High elevation of the foot and ankle

Naturally most people do not have a hospital bed at home. The same effect can be achieved by lying in a bed or lengthways on a sofa, with pillows behind your back and under your foot. You cannot have your leg elevated sitting in a chair. It is strongly advised that during the first two weeks you are house bound.

To minimise risk of infection keep the foot dry and cool. Avoid humid and hot environments. Keep the foot dry and when showering wear a Limbo bag.

To minimise the risk of blood clots please move your foot and ankle at regular intervals. Please ensure you are well hydrated. If you have a risk of blood clots please notify Mr Malik who may organise for you to have blood thinning injections as a precaution.


Two weeks post operatively

You will be reviewed at the clinic and your dressings removed. Your wound will be checked and your toe taped or strapped in a toe splint.

IMG_2993

An example of taping of the foot to help maintain the surgical correction and allow the structures to heal in the correct position

At this stage if the swelling has subsided sufficiently you will be advised to keep your foot in an elevated horizontal position (50-75% of the time). You will require to wear the special post operative shoe for another 4 weeks. Short trips can be made outside, within limits of pain and swelling.

Driving will be permitted for short trips if the left foot has been operated on and you drive an automatic. If the right foot has been operated on it will be at least 8 weeks before any driving is advisable.

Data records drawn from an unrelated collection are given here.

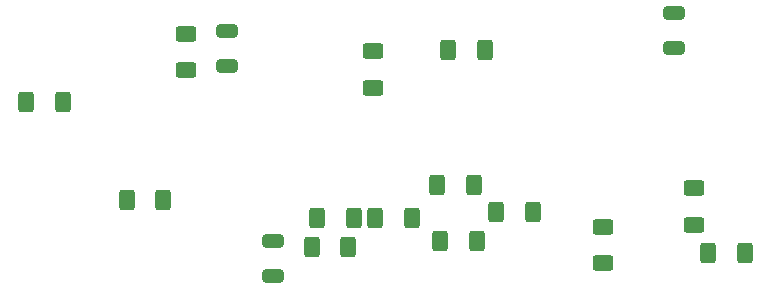
<source format=gbr>
%TF.GenerationSoftware,KiCad,Pcbnew,7.0.2*%
%TF.CreationDate,2023-05-22T23:48:16+02:00*%
%TF.ProjectId,ToneLighter,546f6e65-4c69-4676-9874-65722e6b6963,rev?*%
%TF.SameCoordinates,Original*%
%TF.FileFunction,Paste,Bot*%
%TF.FilePolarity,Positive*%
%FSLAX46Y46*%
G04 Gerber Fmt 4.6, Leading zero omitted, Abs format (unit mm)*
G04 Created by KiCad (PCBNEW 7.0.2) date 2023-05-22 23:48:16*
%MOMM*%
%LPD*%
G01*
G04 APERTURE LIST*
G04 Aperture macros list*
%AMRoundRect*
0 Rectangle with rounded corners*
0 $1 Rounding radius*
0 $2 $3 $4 $5 $6 $7 $8 $9 X,Y pos of 4 corners*
0 Add a 4 corners polygon primitive as box body*
4,1,4,$2,$3,$4,$5,$6,$7,$8,$9,$2,$3,0*
0 Add four circle primitives for the rounded corners*
1,1,$1+$1,$2,$3*
1,1,$1+$1,$4,$5*
1,1,$1+$1,$6,$7*
1,1,$1+$1,$8,$9*
0 Add four rect primitives between the rounded corners*
20,1,$1+$1,$2,$3,$4,$5,0*
20,1,$1+$1,$4,$5,$6,$7,0*
20,1,$1+$1,$6,$7,$8,$9,0*
20,1,$1+$1,$8,$9,$2,$3,0*%
G04 Aperture macros list end*
%ADD10RoundRect,0.250000X0.625000X-0.400000X0.625000X0.400000X-0.625000X0.400000X-0.625000X-0.400000X0*%
%ADD11RoundRect,0.250000X0.400000X0.625000X-0.400000X0.625000X-0.400000X-0.625000X0.400000X-0.625000X0*%
%ADD12RoundRect,0.250000X-0.400000X-0.625000X0.400000X-0.625000X0.400000X0.625000X-0.400000X0.625000X0*%
%ADD13RoundRect,0.250000X0.650000X-0.325000X0.650000X0.325000X-0.650000X0.325000X-0.650000X-0.325000X0*%
%ADD14RoundRect,0.250000X-0.650000X0.325000X-0.650000X-0.325000X0.650000X-0.325000X0.650000X0.325000X0*%
G04 APERTURE END LIST*
D10*
%TO.C,R15*%
X103523000Y-51971000D03*
X103523000Y-48871000D03*
%TD*%
D11*
%TO.C,R14*%
X113000000Y-48750000D03*
X109900000Y-48750000D03*
%TD*%
D10*
%TO.C,R13*%
X123000000Y-66850000D03*
X123000000Y-63750000D03*
%TD*%
D11*
%TO.C,R11*%
X106850000Y-63000000D03*
X103750000Y-63000000D03*
%TD*%
%TO.C,R10*%
X101900000Y-63000000D03*
X98800000Y-63000000D03*
%TD*%
%TO.C,R9*%
X101450000Y-65500000D03*
X98350000Y-65500000D03*
%TD*%
%TO.C,R8*%
X117100000Y-62500000D03*
X114000000Y-62500000D03*
%TD*%
%TO.C,R7*%
X112100000Y-60250000D03*
X109000000Y-60250000D03*
%TD*%
D10*
%TO.C,R6*%
X87723000Y-50521000D03*
X87723000Y-47421000D03*
%TD*%
D11*
%TO.C,R5*%
X112350000Y-65000000D03*
X109250000Y-65000000D03*
%TD*%
%TO.C,R4*%
X77273000Y-53171000D03*
X74173000Y-53171000D03*
%TD*%
D12*
%TO.C,R3*%
X135050000Y-66000000D03*
X131950000Y-66000000D03*
%TD*%
D10*
%TO.C,R2*%
X130750000Y-63600000D03*
X130750000Y-60500000D03*
%TD*%
D11*
%TO.C,R1*%
X85800000Y-61500000D03*
X82700000Y-61500000D03*
%TD*%
D13*
%TO.C,C7*%
X129000000Y-48646000D03*
X129000000Y-45696000D03*
%TD*%
D14*
%TO.C,C5*%
X91223000Y-47221000D03*
X91223000Y-50171000D03*
%TD*%
D13*
%TO.C,C4*%
X95100000Y-65000000D03*
X95100000Y-67950000D03*
%TD*%
M02*

</source>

Scar desensitisation should start as soon as the wound has completely healed. You can do this by massaging cream (E45 for example) into the scar and around the wound area.

Commence exercises of the lesser toes 3 weeks after surgery and continue for 3 months. These exercises included active resistive and passive toe flexion and extension. They also include intrinsic foot muscle strengthening exercises.

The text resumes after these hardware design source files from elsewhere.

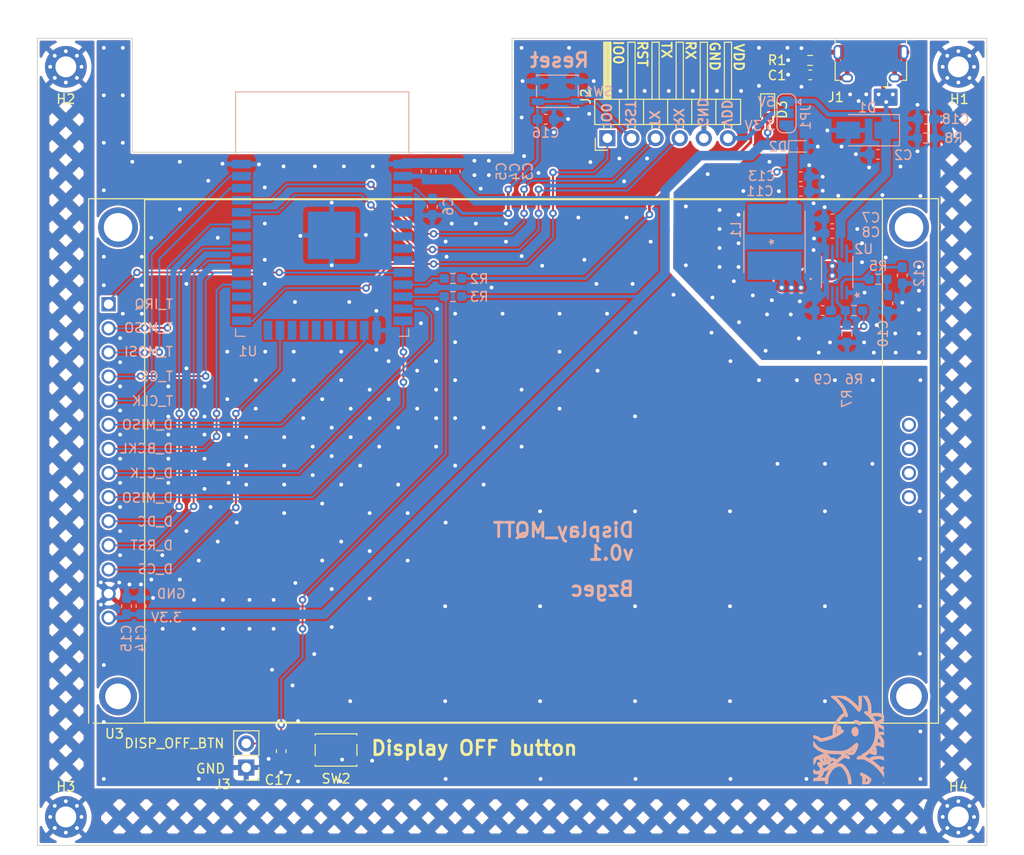
<source format=kicad_pcb>
(kicad_pcb (version 20211014) (generator pcbnew)

  (general
    (thickness 1.6)
  )

  (paper "A4")
  (layers
    (0 "F.Cu" signal)
    (31 "B.Cu" signal)
    (32 "B.Adhes" user "B.Adhesive")
    (33 "F.Adhes" user "F.Adhesive")
    (34 "B.Paste" user)
    (35 "F.Paste" user)
    (36 "B.SilkS" user "B.Silkscreen")
    (37 "F.SilkS" user "F.Silkscreen")
    (38 "B.Mask" user)
    (39 "F.Mask" user)
    (40 "Dwgs.User" user "User.Drawings")
    (41 "Cmts.User" user "User.Comments")
    (42 "Eco1.User" user "User.Eco1")
    (43 "Eco2.User" user "User.Eco2")
    (44 "Edge.Cuts" user)
    (45 "Margin" user)
    (46 "B.CrtYd" user "B.Courtyard")
    (47 "F.CrtYd" user "F.Courtyard")
    (48 "B.Fab" user)
    (49 "F.Fab" user)
    (50 "User.1" user)
    (51 "User.2" user)
    (52 "User.3" user)
    (53 "User.4" user)
    (54 "User.5" user)
    (55 "User.6" user)
    (56 "User.7" user)
    (57 "User.8" user)
    (58 "User.9" user)
  )

  (setup
    (stackup
      (layer "F.SilkS" (type "Top Silk Screen"))
      (layer "F.Paste" (type "Top Solder Paste"))
      (layer "F.Mask" (type "Top Solder Mask") (thickness 0.01))
      (layer "F.Cu" (type "copper") (thickness 0.035))
      (layer "dielectric 1" (type "core") (thickness 1.51) (material "FR4") (epsilon_r 4.5) (loss_tangent 0.02))
      (layer "B.Cu" (type "copper") (thickness 0.035))
      (layer "B.Mask" (type "Bottom Solder Mask") (thickness 0.01))
      (layer "B.Paste" (type "Bottom Solder Paste"))
      (layer "B.SilkS" (type "Bottom Silk Screen"))
      (copper_finish "None")
      (dielectric_constraints no)
    )
    (pad_to_mask_clearance 0.06)
    (grid_origin 85 31)
    (pcbplotparams
      (layerselection 0x00010fc_ffffffff)
      (disableapertmacros false)
      (usegerberextensions true)
      (usegerberattributes true)
      (usegerberadvancedattributes false)
      (creategerberjobfile false)
      (svguseinch false)
      (svgprecision 6)
      (excludeedgelayer true)
      (plotframeref false)
      (viasonmask false)
      (mode 1)
      (useauxorigin false)
      (hpglpennumber 1)
      (hpglpenspeed 20)
      (hpglpendiameter 15.000000)
      (dxfpolygonmode true)
      (dxfimperialunits true)
      (dxfusepcbnewfont true)
      (psnegative false)
      (psa4output false)
      (plotreference true)
      (plotvalue true)
      (plotinvisibletext false)
      (sketchpadsonfab false)
      (subtractmaskfromsilk true)
      (outputformat 1)
      (mirror false)
      (drillshape 0)
      (scaleselection 1)
      (outputdirectory "../../../Outputs/v0.1/")
    )
  )

  (net 0 "")
  (net 1 "Net-(C1-Pad1)")
  (net 2 "GND")
  (net 3 "+5V")
  (net 4 "+3V3")
  (net 5 "/MCU/RST")
  (net 6 "Net-(C9-Pad1)")
  (net 7 "Net-(C10-Pad1)")
  (net 8 "Net-(C12-Pad1)")
  (net 9 "Net-(D3-Pad1)")
  (net 10 "unconnected-(J1-Pad2)")
  (net 11 "unconnected-(J1-Pad3)")
  (net 12 "unconnected-(J1-Pad4)")
  (net 13 "/MCU/IO0")
  (net 14 "/MCU/UART_TX")
  (net 15 "/MCU/UART_RX")
  (net 16 "Net-(J2-Pad6)")
  (net 17 "Net-(L1-Pad1)")
  (net 18 "/MCU/LED_STATUS")
  (net 19 "Net-(R6-Pad2)")
  (net 20 "/MCU/SCREEN_OFF_BTN")
  (net 21 "unconnected-(U1-Pad4)")
  (net 22 "unconnected-(U1-Pad5)")
  (net 23 "unconnected-(U1-Pad6)")
  (net 24 "unconnected-(U1-Pad7)")
  (net 25 "unconnected-(U1-Pad8)")
  (net 26 "unconnected-(U1-Pad9)")
  (net 27 "/MCU/TOUCH.IRQ")
  (net 28 "unconnected-(U1-Pad24)")
  (net 29 "/MCU/DISP.SPI_CLK")
  (net 30 "/MCU/DISP.SPI_MISO")
  (net 31 "/MCU/DISP.SPI_MOSI")
  (net 32 "unconnected-(U1-Pad17)")
  (net 33 "unconnected-(U1-Pad18)")
  (net 34 "unconnected-(U1-Pad19)")
  (net 35 "unconnected-(U1-Pad20)")
  (net 36 "unconnected-(U1-Pad21)")
  (net 37 "unconnected-(U1-Pad22)")
  (net 38 "/MCU/DISP.SPI_CS")
  (net 39 "unconnected-(U1-Pad26)")
  (net 40 "unconnected-(U1-Pad27)")
  (net 41 "/MCU/DISP.BCKL")
  (net 42 "/MCU/TOUCH.SPI_CS")
  (net 43 "/MCU/DISP.RST")
  (net 44 "/MCU/DISP.DC")
  (net 45 "unconnected-(U1-Pad32)")
  (net 46 "/MCU/TOUCH.SPI_MISO")
  (net 47 "/MCU/TOUCH.SPI_MOSI")
  (net 48 "/MCU/TOUCH.SPI_CLK")
  (net 49 "unconnected-(U3-Pad15)")
  (net 50 "unconnected-(U3-Pad16)")
  (net 51 "unconnected-(U3-Pad17)")
  (net 52 "unconnected-(U3-Pad18)")
  (net 53 "/HOUSING")

  (footprint "Diode_SMD:D_0603_1608Metric_Pad1.05x0.95mm_HandSolder" (layer "F.Cu") (at 158.914 35.508 -90))

  (footprint "Connector_USB:USB_Micro-B_Amphenol_10118194_Horizontal" (layer "F.Cu") (at 169.78625 30.7632 180))

  (footprint "MountingHole:MountingHole_2.2mm_M2_Pad_Via" (layer "F.Cu") (at 85 31))

  (footprint "myLib:SW_SPST_PTS810" (layer "F.Cu") (at 113.4605 102.95))

  (footprint "myLib:ILI9341" (layer "F.Cu") (at 89.5 56))

  (footprint "Resistor_SMD:R_0603_1608Metric_Pad0.98x0.95mm_HandSolder" (layer "F.Cu") (at 163.3875 30.325 180))

  (footprint "MountingHole:MountingHole_2.2mm_M2_Pad_Via" (layer "F.Cu") (at 179 110))

  (footprint "Connector_PinHeader_2.54mm:PinHeader_1x02_P2.54mm_Vertical" (layer "F.Cu") (at 104 104.8 180))

  (footprint "Capacitor_SMD:C_0603_1608Metric_Pad1.08x0.95mm_HandSolder" (layer "F.Cu") (at 107.682 103.075 -90))

  (footprint "MountingHole:MountingHole_2.2mm_M2_Pad_Via" (layer "F.Cu") (at 179 31))

  (footprint "MountingHole:MountingHole_2.2mm_M2_Pad_Via" (layer "F.Cu") (at 85 110))

  (footprint "Connector_PinHeader_2.54mm:PinHeader_1x06_P2.54mm_Horizontal" (layer "F.Cu") (at 142.033 38.514 90))

  (footprint "Capacitor_SMD:C_0603_1608Metric_Pad1.08x0.95mm_HandSolder" (layer "F.Cu") (at 163.4 31.85 180))

  (footprint "Capacitor_SMD:C_0603_1608Metric_Pad1.08x0.95mm_HandSolder" (layer "B.Cu") (at 91.39 87.7995 90))

  (footprint "Capacitor_SMD:C_0603_1608Metric_Pad1.08x0.95mm_HandSolder" (layer "B.Cu") (at 126 42 90))

  (footprint "Resistor_SMD:R_0603_1608Metric_Pad0.98x0.95mm_HandSolder" (layer "B.Cu") (at 170.556381 53.371))

  (footprint "Capacitor_SMD:C_0603_1608Metric_Pad1.08x0.95mm_HandSolder" (layer "B.Cu") (at 171.572381 55.911 -90))

  (footprint "Capacitor_SMD:C_0603_1608Metric_Pad1.08x0.95mm_HandSolder" (layer "B.Cu") (at 122.952 42 90))

  (footprint "Resistor_SMD:R_0603_1608Metric_Pad0.98x0.95mm_HandSolder" (layer "B.Cu") (at 167.254381 59.1095 -90))

  (footprint "Jumper:SolderJumper-3_P1.3mm_Bridged12_RoundedPad1.0x1.5mm" (layer "B.Cu") (at 160.9 35.9 -90))

  (footprint "myLib:tabaluga_10x10" (layer "B.Cu") (at 166.848701 101.57029 180))

  (footprint "Capacitor_SMD:C_0603_1608Metric_Pad1.08x0.95mm_HandSolder" (layer "B.Cu") (at 164.714381 56.673 180))

  (footprint "Capacitor_SMD:C_0603_1608Metric_Pad1.08x0.95mm_HandSolder" (layer "B.Cu") (at 165.730381 48.545 180))

  (footprint "myLib:SW_SPST_PTS810" (layer "B.Cu") (at 136.775 33.575))

  (footprint "clipboard:7993e13b-3ecd-4363-bb88-0d37e634a5af" (layer "B.Cu") (at 93.89 56.4 180))

  (footprint "Resistor_SMD:R_0603_1608Metric_Pad0.98x0.95mm_HandSolder" (layer "B.Cu") (at 175.6 38.5 180))

  (footprint "Resistor_SMD:R_0603_1608Metric_Pad0.98x0.95mm_HandSolder" (layer "B.Cu") (at 168.016381 56.673 180))

  (footprint "Capacitor_SMD:C_0603_1608Metric_Pad1.08x0.95mm_HandSolder" (layer "B.Cu") (at 92.914 87.7995 90))

  (footprint "Resistor_SMD:R_0603_1608Metric_Pad0.98x0.95mm_HandSolder" (layer "B.Cu") (at 125.767 55.193 180))

  (footprint "Capacitor_SMD:C_0603_1608Metric_Pad1.08x0.95mm_HandSolder" (layer "B.Cu") (at 165.730381 47.021 180))

  (footprint "myLib:NR6028T100M" (layer "B.Cu") (at 159.634381 49.434 90))

  (footprint "Capacitor_SMD:C_0603_1608Metric_Pad1.08x0.95mm_HandSolder" (layer "B.Cu") (at 162.428381 44.1))

  (footprint "Diode_SMD:D_SMA" (layer "B.Cu") (at 169.4 37.675 180))

  (footprint "Capacitor_SMD:C_0603_1608Metric_Pad1.08x0.95mm_HandSolder" (layer "B.Cu") (at 124.476 42 90))

  (footprint "Capacitor_SMD:C_0603_1608Metric_Pad1.08x0.95mm_HandSolder" (layer "B.Cu") (at 135.5465 36.521))

  (footprint "Capacitor_SMD:C_0603_1608Metric_Pad1.08x0.95mm_HandSolder" (layer "B.Cu") (at 123.6 45.75 -90))

  (footprint "Capacitor_SMD:C_0603_1608Metric_Pad1.08x0.95mm_HandSolder" (layer "B.Cu") (at 170.525 40.225 180))

  (footprint "Diode_SMD:D_SOD-523" (layer "B.Cu") (at 162.275 39.375))

  (footprint "Capacitor_SMD:C_0603_1608Metric_Pad1.08x0.95mm_HandSolder" (layer "B.Cu") (at 175.6 36.5 180))

  (footprint "RF_Module:ESP32-WROOM-32" (layer "B.Cu") (at 112 49.5 180))

  (footprint "Capacitor_SMD:C_0603_1608Metric_Pad1.08x0.95mm_HandSolder" (layer "B.Cu")
    (tedit 5F68FEEF) (tstamp c9ce152b-5d2b-4468-962b-f195f03f99c1)
    (at 162.401881 42.576)
    (descr "Capacitor SMD 0603 (1608 Metric), square (rectangular) end terminal, IPC_7351 nominal with elongated pad for handsoldering. (Body size source: IPC-SM-782 page 76, https://www.pcb-3d.com/wordpress/wp-content/uploads/ipc-sm-782a_amendment_1_and_2.pdf), generated with kicad-footprint-generator")
    (tags "capacitor handsolder")
    (property "Sheetfile" "pwr.kicad_sch")
    (property "Sh
... [876431 chars truncated]
</source>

Six weeks post operatively

You will have radiographs taken just before you are seen in clinic. You will go over these with Mr Malik and compare the before and after images. If you have had a bony procedure, it will take a minimum of 6 weeks to heal.

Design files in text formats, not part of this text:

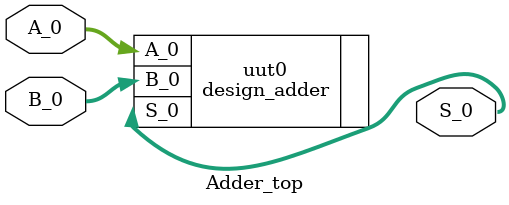
<source format=v>
`timescale 1ns / 1ps


module Adder_top(
   A_0,
    B_0,
    S_0);
  input [7:0]A_0;
  input [7:0]B_0;
  output [8:0]S_0;

  design_adder uut0
       (.A_0(A_0),
        .B_0(B_0),
        .S_0(S_0));
endmodule

</source>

At this stage if your healing is progressing satisfactorily swelling and bruising should have subsided considerably, although expect some degree of swelling for at least 3 to 4 months.

You will be able to start wearing normal footwear (swelling permitted), although stiff soled shoes are advisable. Continue to do the lesser toe exercises for another 6 weeks.


Three months post operatively

Final clinical examination. Discharge if satisfactory.

FAQs

When can I wear normal shoes?

This depends on your rate of healing and how much pain and swelling you have. For the first 6 weeks we advise you to use the stiff post operative shoe. After 6 weeks it is advised that you wear a stiff soled shoe with a wide toe box while your foot continues to heal.

When can I drive?

Please see guidance above and information here. Ultimately it is the responsibility of the patient to decide if they are safe to drive. A good way of knowing is if you can stamp your right foot heavily on the ground to mimic an emergency brake. If you have any hesitation or pain then it should suggest you are not safe to drive. Remember prolonged driving involves keeping your feet in a dependant position. This will worsen the post operative swelling.

When can I return to work?

This really depends on you and your job. If you have a job that involves a lot of standing, walking and is manual it may be 8 to 12 weeks. If you have a sedentary job, for example in an office and you have a reasonable commute you may be able to go back to work at 2 weeks, although this would be exceptional and not the norm.

What should the final outcome be?

Excellent pain relief and deformity correction. Ability to participate in sports by 6 months. Sometimes up to a year before the foot feels “normal” and fully healed.